Is there anything lower-tech than thrift-store chain Goodwill? Except that now it’s adopting a machine learning-based computer-vision system to detect fake Gucci bags and other counterfeit brand-name merchandise. (Dror Sharon, San Francisco, Dec 2014; Sara Yun, Beijing, Jul 2006)
 
HyperScience (Peter Brodsky, San Francisco, Feb 2017), a machine-learning startup that automates data entry, just got a $30 million vote of confidence from investors.

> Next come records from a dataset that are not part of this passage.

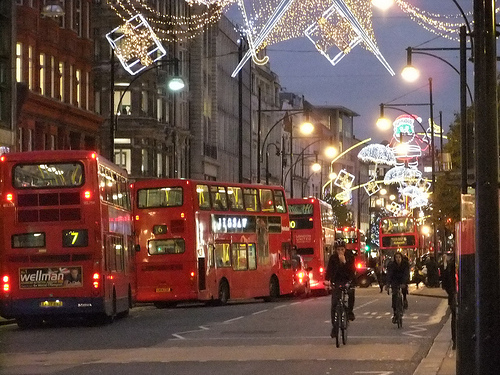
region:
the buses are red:
[1, 127, 438, 371]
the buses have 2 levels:
[7, 116, 424, 310]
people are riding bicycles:
[296, 205, 424, 358]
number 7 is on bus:
[70, 221, 93, 252]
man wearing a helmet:
[326, 236, 353, 263]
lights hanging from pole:
[99, 1, 486, 103]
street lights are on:
[144, 40, 441, 153]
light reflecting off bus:
[186, 198, 283, 258]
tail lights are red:
[0, 268, 122, 298]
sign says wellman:
[16, 266, 92, 298]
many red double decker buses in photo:
[37, 114, 447, 342]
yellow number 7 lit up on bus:
[60, 211, 98, 262]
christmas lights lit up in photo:
[101, 1, 442, 83]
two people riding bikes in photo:
[318, 212, 423, 357]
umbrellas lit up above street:
[351, 107, 442, 222]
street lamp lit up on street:
[378, 30, 463, 102]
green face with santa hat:
[388, 111, 426, 156]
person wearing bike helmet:
[330, 228, 361, 265]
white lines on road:
[142, 284, 460, 362]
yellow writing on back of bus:
[371, 234, 422, 252]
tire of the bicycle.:
[332, 308, 345, 345]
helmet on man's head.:
[330, 238, 349, 250]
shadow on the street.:
[139, 311, 156, 342]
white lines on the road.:
[180, 312, 235, 357]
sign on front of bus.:
[21, 261, 86, 288]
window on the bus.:
[22, 165, 72, 182]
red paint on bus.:
[143, 267, 181, 280]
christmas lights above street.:
[392, 120, 418, 153]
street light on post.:
[300, 121, 315, 131]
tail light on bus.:
[184, 270, 200, 280]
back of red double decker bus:
[8, 144, 132, 361]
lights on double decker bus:
[4, 150, 127, 319]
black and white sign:
[9, 265, 112, 298]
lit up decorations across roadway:
[87, 4, 467, 78]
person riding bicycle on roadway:
[309, 224, 368, 372]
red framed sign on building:
[367, 206, 432, 262]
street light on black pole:
[389, 30, 499, 189]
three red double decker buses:
[28, 141, 348, 298]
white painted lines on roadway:
[187, 304, 453, 354]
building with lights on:
[22, 40, 112, 138]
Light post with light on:
[400, 25, 479, 192]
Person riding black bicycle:
[322, 237, 364, 352]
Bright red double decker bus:
[133, 173, 303, 305]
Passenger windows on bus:
[194, 185, 243, 210]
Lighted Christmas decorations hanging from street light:
[333, 113, 435, 211]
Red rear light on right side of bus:
[82, 188, 92, 200]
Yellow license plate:
[37, 297, 69, 311]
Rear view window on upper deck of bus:
[9, 157, 90, 191]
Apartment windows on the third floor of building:
[116, 78, 186, 133]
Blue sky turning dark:
[289, 67, 446, 114]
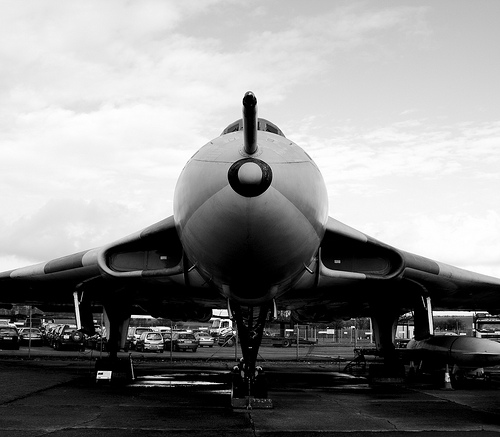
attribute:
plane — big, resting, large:
[0, 116, 499, 363]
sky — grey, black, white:
[30, 17, 486, 80]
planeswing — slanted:
[341, 220, 490, 313]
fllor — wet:
[153, 369, 216, 404]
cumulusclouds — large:
[50, 9, 225, 102]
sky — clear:
[358, 44, 488, 97]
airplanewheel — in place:
[233, 376, 284, 408]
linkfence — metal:
[160, 329, 220, 363]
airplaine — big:
[0, 87, 499, 431]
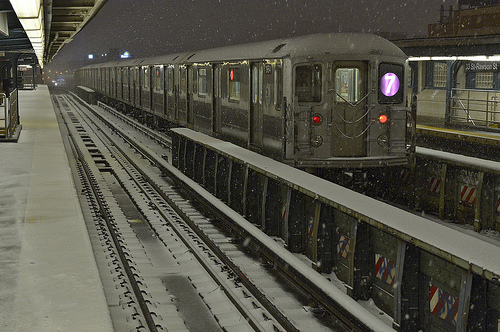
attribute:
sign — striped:
[335, 232, 356, 262]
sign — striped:
[456, 182, 478, 205]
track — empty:
[51, 85, 293, 331]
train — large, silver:
[74, 30, 418, 169]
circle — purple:
[379, 73, 401, 97]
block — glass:
[434, 71, 440, 77]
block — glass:
[477, 74, 480, 80]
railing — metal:
[446, 87, 499, 129]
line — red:
[431, 292, 452, 315]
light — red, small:
[310, 114, 324, 127]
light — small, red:
[378, 115, 390, 127]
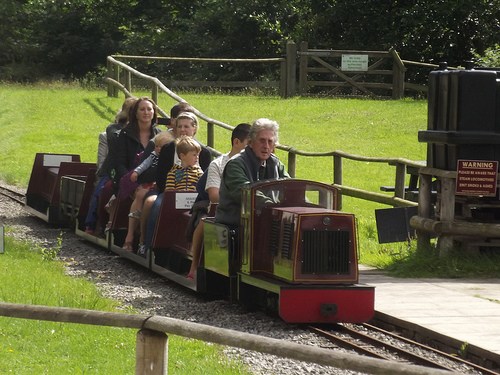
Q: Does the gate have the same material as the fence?
A: Yes, both the gate and the fence are made of wood.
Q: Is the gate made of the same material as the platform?
A: Yes, both the gate and the platform are made of wood.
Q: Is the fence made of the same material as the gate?
A: Yes, both the fence and the gate are made of wood.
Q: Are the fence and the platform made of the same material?
A: Yes, both the fence and the platform are made of wood.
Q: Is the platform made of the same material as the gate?
A: Yes, both the platform and the gate are made of wood.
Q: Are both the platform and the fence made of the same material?
A: Yes, both the platform and the fence are made of wood.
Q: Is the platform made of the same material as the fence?
A: Yes, both the platform and the fence are made of wood.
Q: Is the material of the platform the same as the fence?
A: Yes, both the platform and the fence are made of wood.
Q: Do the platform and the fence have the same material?
A: Yes, both the platform and the fence are made of wood.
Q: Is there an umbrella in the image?
A: No, there are no umbrellas.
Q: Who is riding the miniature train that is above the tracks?
A: The people are riding the train.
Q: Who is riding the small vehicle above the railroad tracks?
A: The people are riding the train.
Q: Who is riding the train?
A: The people are riding the train.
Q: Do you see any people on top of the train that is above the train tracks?
A: Yes, there are people on top of the train.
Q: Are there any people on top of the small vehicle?
A: Yes, there are people on top of the train.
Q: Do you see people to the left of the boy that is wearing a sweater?
A: Yes, there are people to the left of the boy.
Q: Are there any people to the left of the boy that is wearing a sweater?
A: Yes, there are people to the left of the boy.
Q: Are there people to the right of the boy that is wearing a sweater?
A: No, the people are to the left of the boy.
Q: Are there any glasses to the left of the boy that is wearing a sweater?
A: No, there are people to the left of the boy.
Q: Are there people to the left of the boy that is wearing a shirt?
A: Yes, there are people to the left of the boy.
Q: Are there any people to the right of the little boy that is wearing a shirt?
A: No, the people are to the left of the boy.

www.techcrunch.com/2019/01/16/hyperscience-the-machine-learning-startup-tackling-data-entry-raises-30-million-series-b/
 
Walmart plans to hire 2,000 technology workers in 2019 for a variety of projects, from floor-scrubbing robots to algorithms that map optimal routes through the aisles for online order fulfillment. Of course, that means less work for human employees. The trend of partial automation is hitting the hotel industry particularly hard, with “robots that take over bartending and salad-making duties on cruise ships and in airports, and that deliver food to hotel guests’ rooms. More hotels are offering automated check-in via app or even—in China—via facial recognition” according to an article in The Atlantic. (Maja Matarić, Los Angeles, Mar 2018; Sonia Chernova, Brooklyn, Jul 2016; Steve Cousins, San Francisco, Dec 2015; Manuela Veloso, Boston, Apr 2014)
 
It might be the medical equivalent of Deep Blue defeating Garry Kasparov: A new AI developed by the U.S. National Cancer Institute does better than a Pap smear at detecting cervical cancer. (Noam Brown, Brooklyn, Jun 2018; Ed Feigenbaum, San Francisco, Dec 2013)
www.usnews.com/news/health-news/articles/2019-01-10/ai-beats-humans-at-detecting-cervical-precancers
 
Until next week, sayonara.
 

"Tokyo would probably be the foreign city if I had to eat one city’s food for the rest of my life, every day. It would have to be Tokyo, and I think the majority of chefs you ask that question would answer the same way."